Most people think of investing as in stocks and bonds. However, investing in the housing market, art, wine, etc are all alternative assets and could be great investments. Below are 5 reasons to consider alternatives investments.

1. Savers are being punished in this low rate environment; make your money work for you!

These days, with bonds yielding almost nothing and stocks looking fully valued or close to fully valued, investors need more choices… and they’re out there.

2. Ability to get a steady stream of income with relatively low risk.

There are numerous tools such as MLPs (master limited partnerships) which are used to invest in energy infrastructure, you can “loan” money and get a substantially higher income than investment grade bonds. Almost every point along the timeline needs investment capital. As one successful investor reminds me: MLPs are exposed to interest rate risk like every other yielding product, so when The Fed raises rates, some investors may want a rate hedge, treasuries, swap payers, etc.

3. Diversification!

After the credit crisis of 2008, most investors were reminded that it is good to have a variety of assets, in numerous industries in lots of different countries, so all eggs are not in 1 basket.
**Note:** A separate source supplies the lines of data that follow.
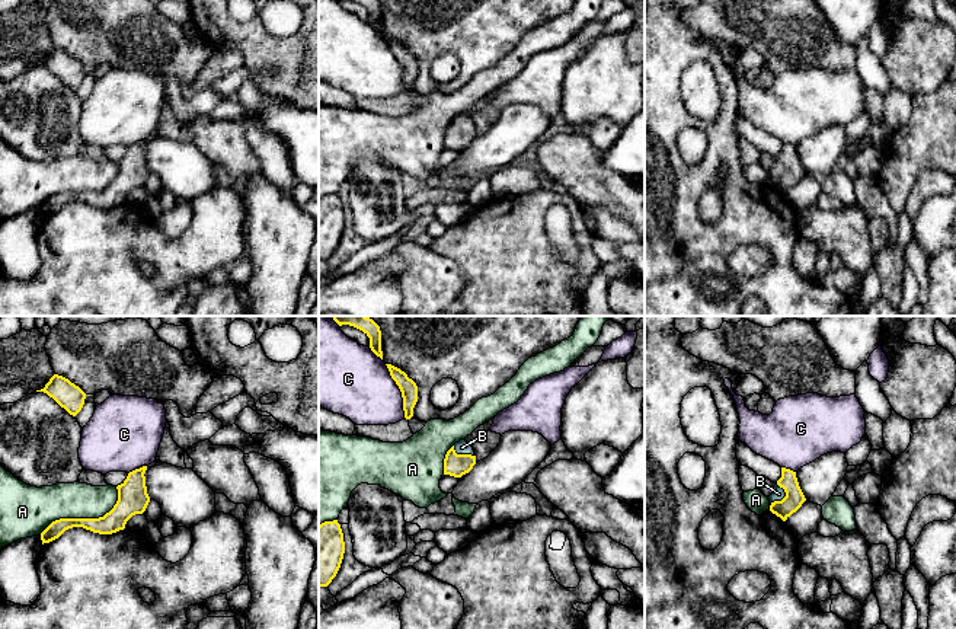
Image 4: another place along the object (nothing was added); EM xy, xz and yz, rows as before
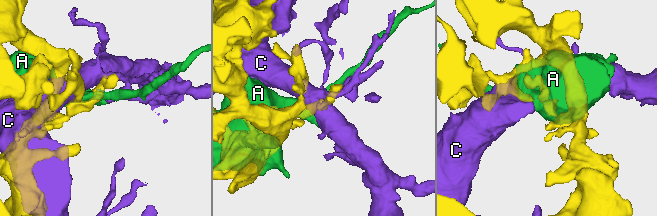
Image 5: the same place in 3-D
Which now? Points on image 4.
A: Touches yellow at xy (86, 192). Keep apart
B: Touches yellow at yz (785, 171). Path across: yz (793, 173), (785, 171), (779, 168). Join
C: Touches yellow at xz (400, 64). Keep apart
Join: B

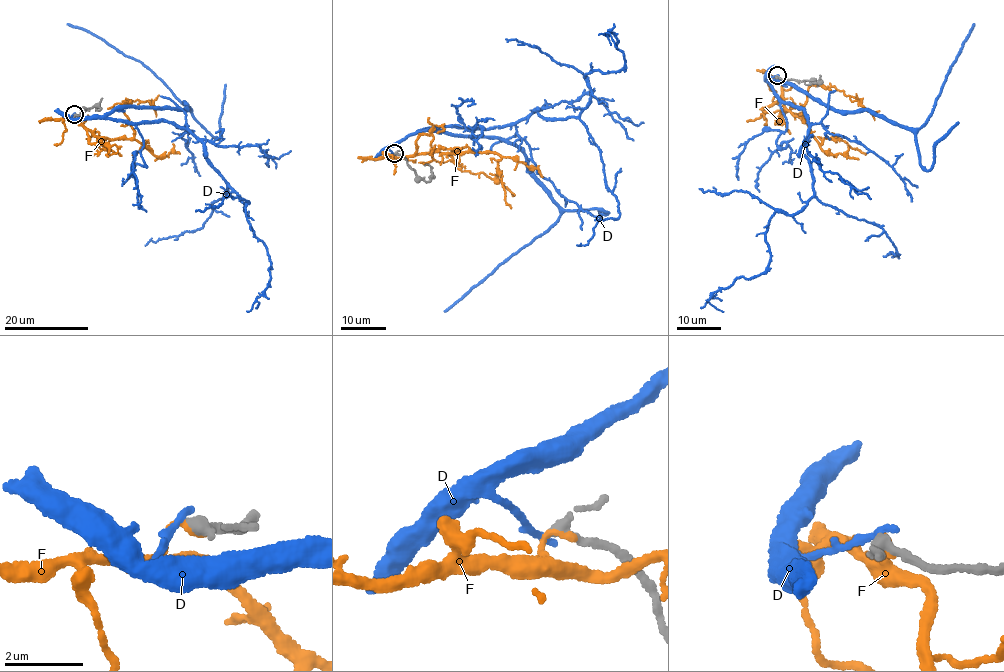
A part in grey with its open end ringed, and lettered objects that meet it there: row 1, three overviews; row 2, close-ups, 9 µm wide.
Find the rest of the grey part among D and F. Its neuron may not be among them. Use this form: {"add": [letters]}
{"add": []}

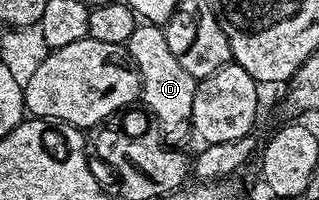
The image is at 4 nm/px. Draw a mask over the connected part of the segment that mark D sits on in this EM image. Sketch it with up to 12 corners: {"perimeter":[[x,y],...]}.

Translation: if one part of the market gets wiped out, you will still hold on to the value of parts of your portfolio.

4. More Access to Professional Strategies.
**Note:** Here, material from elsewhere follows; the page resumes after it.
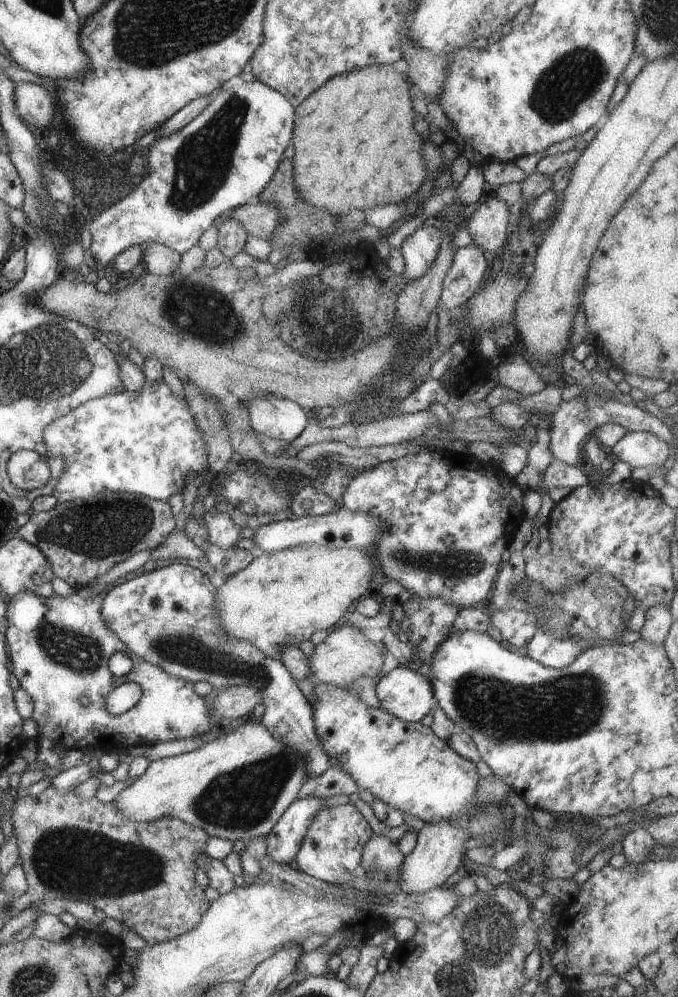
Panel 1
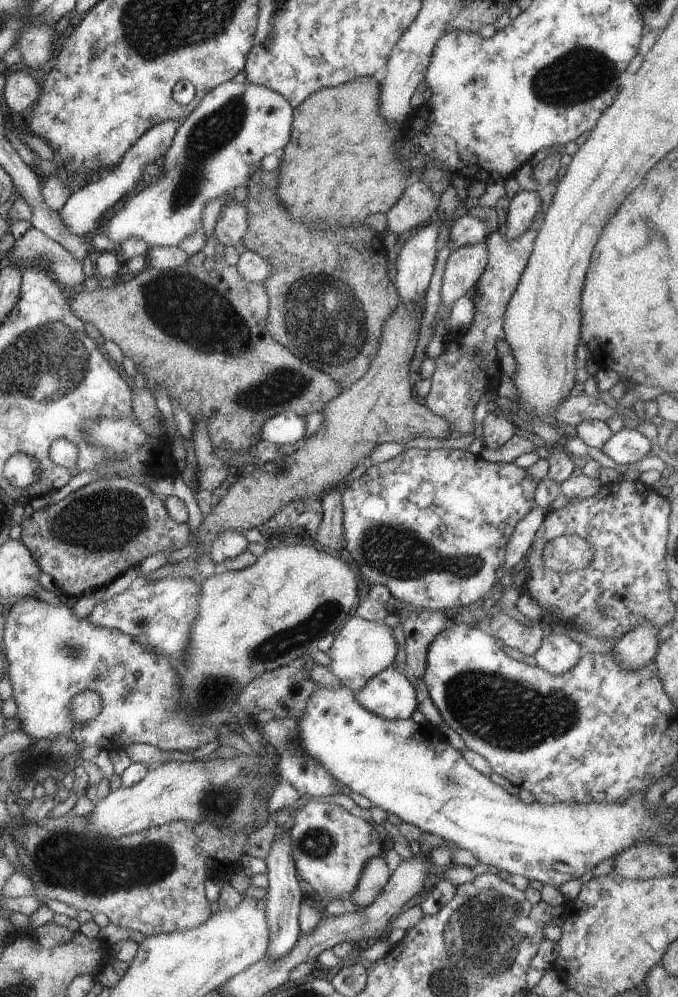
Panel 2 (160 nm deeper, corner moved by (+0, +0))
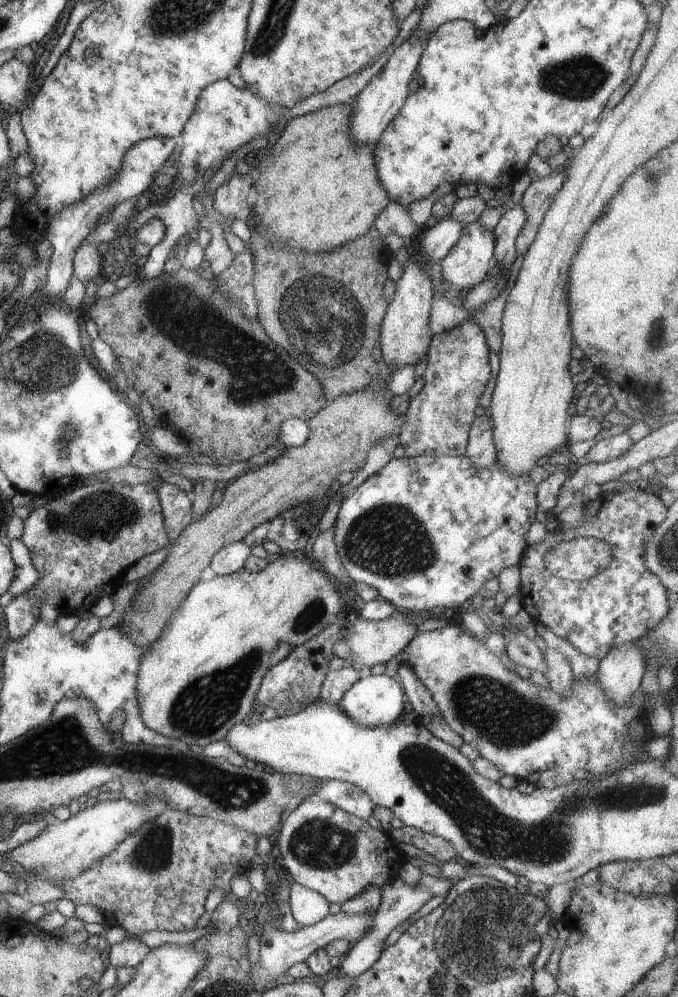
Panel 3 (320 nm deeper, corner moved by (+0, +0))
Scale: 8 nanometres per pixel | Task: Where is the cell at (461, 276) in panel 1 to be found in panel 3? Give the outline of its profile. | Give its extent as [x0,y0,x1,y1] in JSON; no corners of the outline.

Big institutional investors have used “Alternatives” for decades and the products are finally available to mainstream, smaller investors. Hedge fund strategies run by pros are now “wrapped” in mutual funds are widely available. Any brokerage that sells mutual funds has these hedge fund-like strategies available. They are often referred to as “40 Acts” (an SEC classification). Average investors get access to top managers, in the strategies they want for their portfolio, without needing to put millions of dollars away for years. The investor can also retrieve the money on any given day, if need be, just as in any other mutual fund.

5. Take advantage of an area of your personal expertise.

Most collectible asset classes — memorabilia, jewelry, cars — can be looked at as hobbies with an upside. Fine Art Collecting stands out even more. If you look at Sotheby’s and Christie’s, you will see three record sales years in a row. Art collecting has been recognized as a store of value for centuries in almost every civilization. There are even several high quality funds that specialize in the space (and one that lends out art to its investors at the same time). If you are interested but lack true expertise, invest with someone who is an experienced, trusted fiduciary.